● **Figure understanding tasks**

· · · · ·

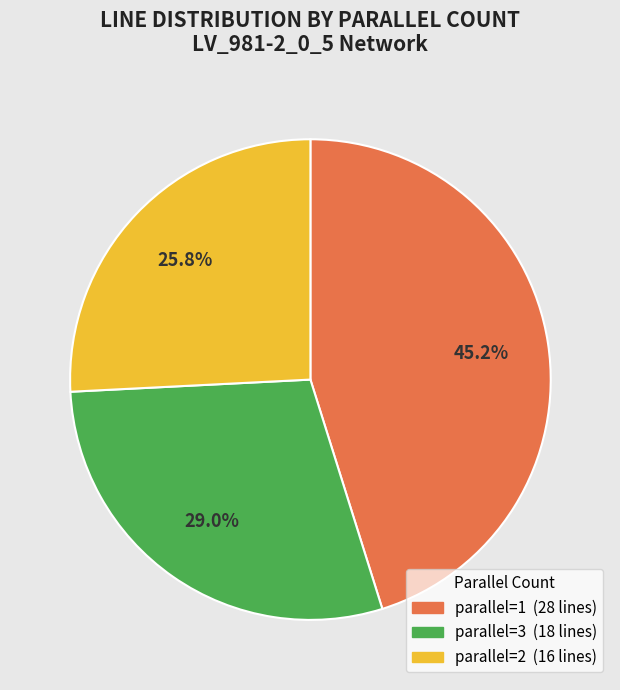

Approximately how many times larger is the value at parallel=1 (28 lines) compared to parallel=3 (18 lines)?

1.6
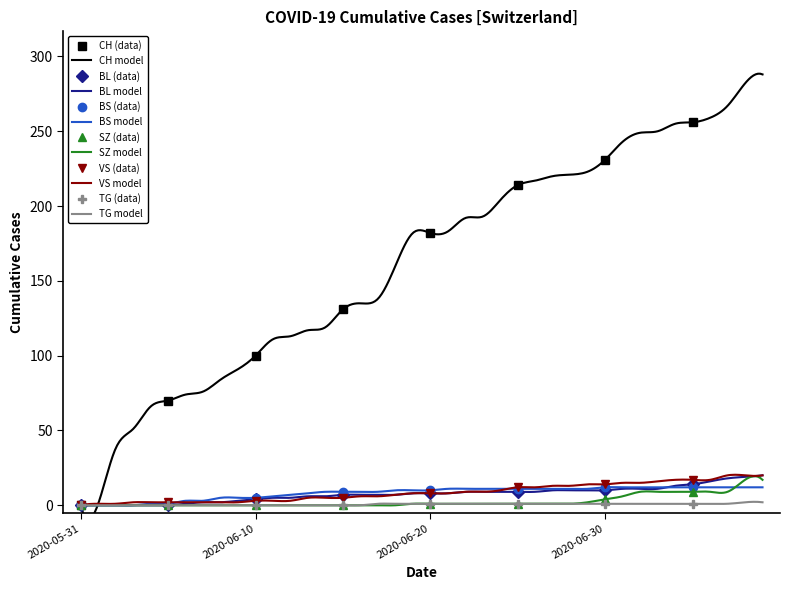

Rank the series at 2020-06-06 from highest to lowest value.

CH, BS, VS, BL, SZ, TG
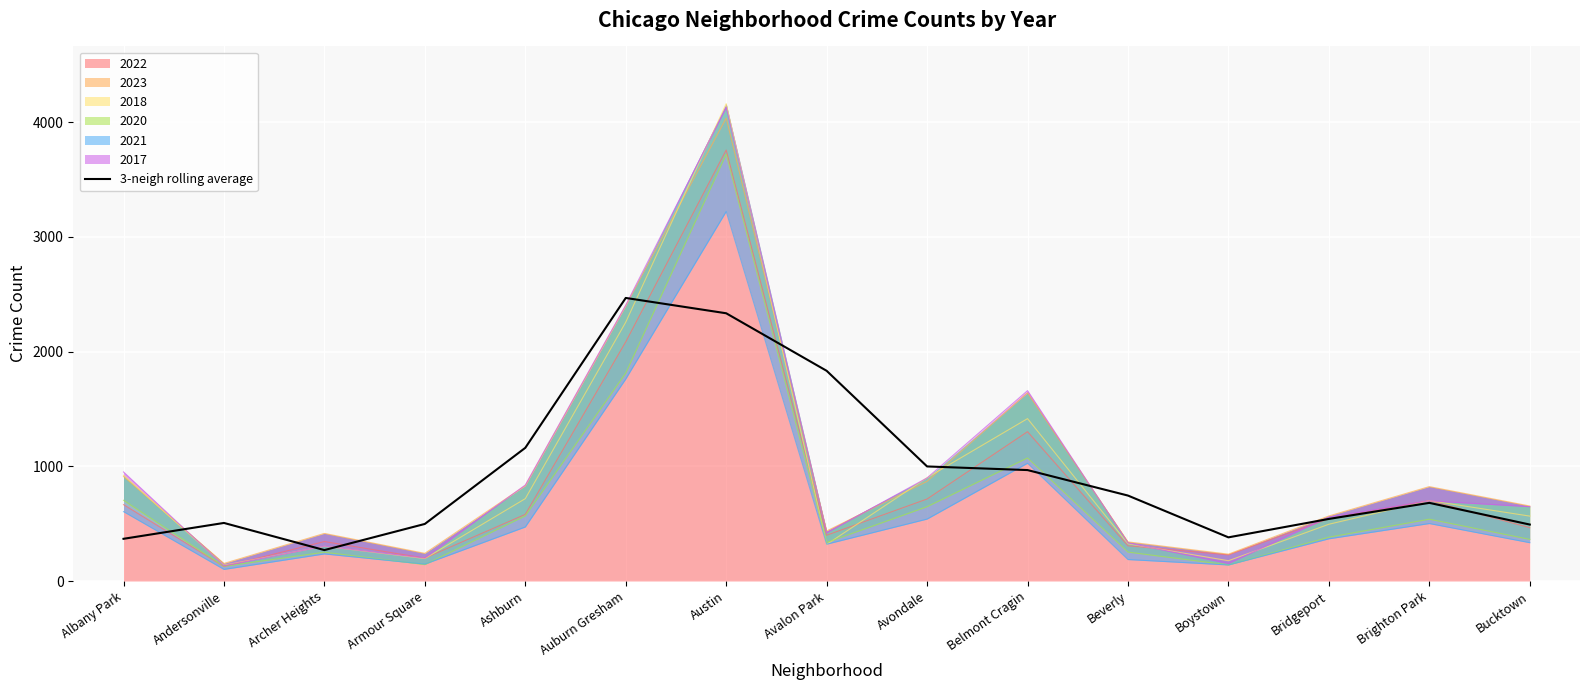

At which label is the value closest to 1368?

Ashburn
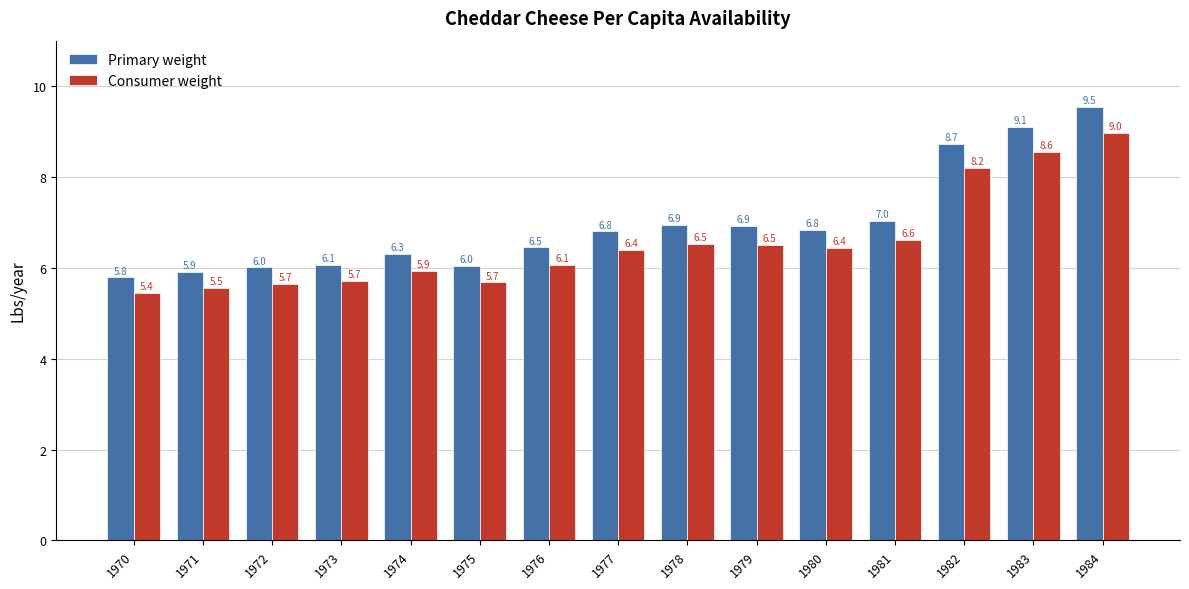

Which series has the largest total across all categories?

Primary weight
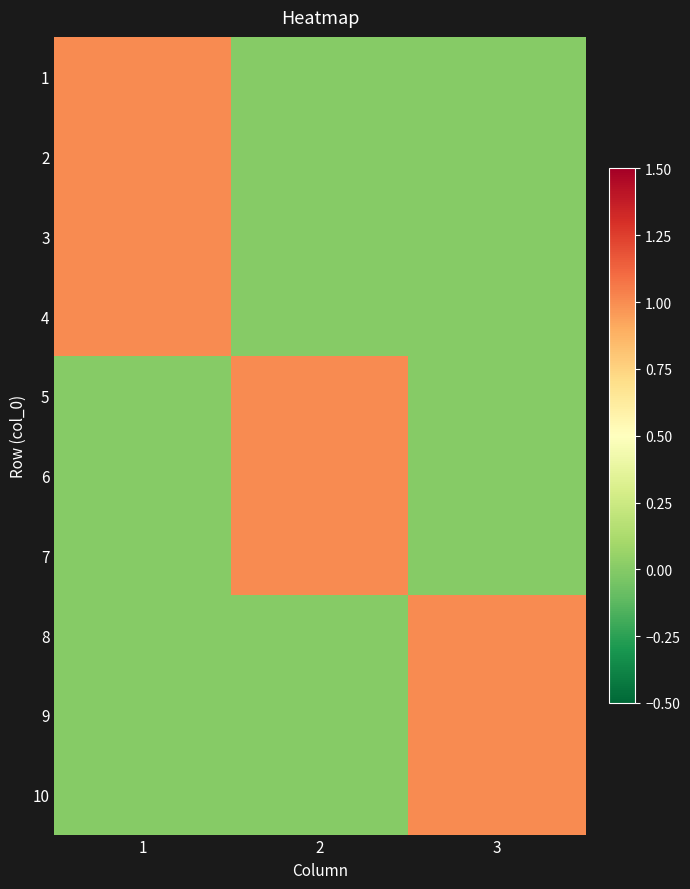

Which has a higher value, 3 or 1?

1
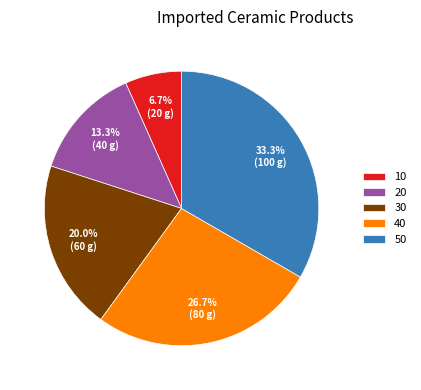

What is the ratio of the value at 50 to the value at 10?

5.0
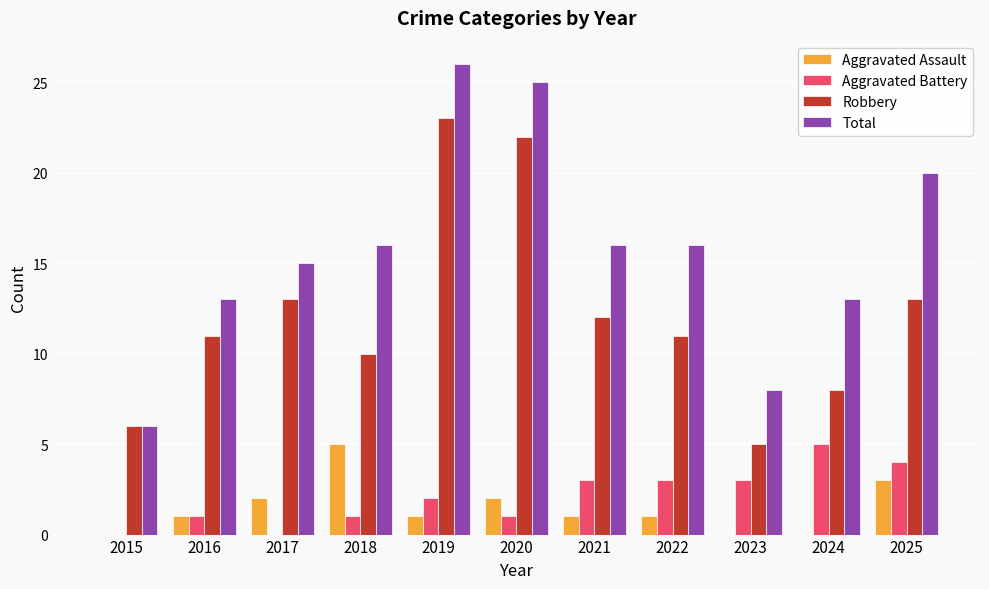

Between 2020 and 2024, which series saw the biggest shift?

Robbery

· · · · ·

Return, word for word, every line of the entries from the one containing "CH, BS, VS, BL, SZ, TG" through the last line of the entries, leaving the pictures out.

● **TASK RESULT**
CH, BS, VS, BL, SZ, TG

At which label is the value closest to 1368?

Ashburn

Which series has the largest total across all categories?

Primary weight

Which has a higher value, 3 or 1?

1

What is the ratio of the value at 50 to the value at 10?

5.0

Between 2020 and 2024, which series saw the biggest shift?

Robbery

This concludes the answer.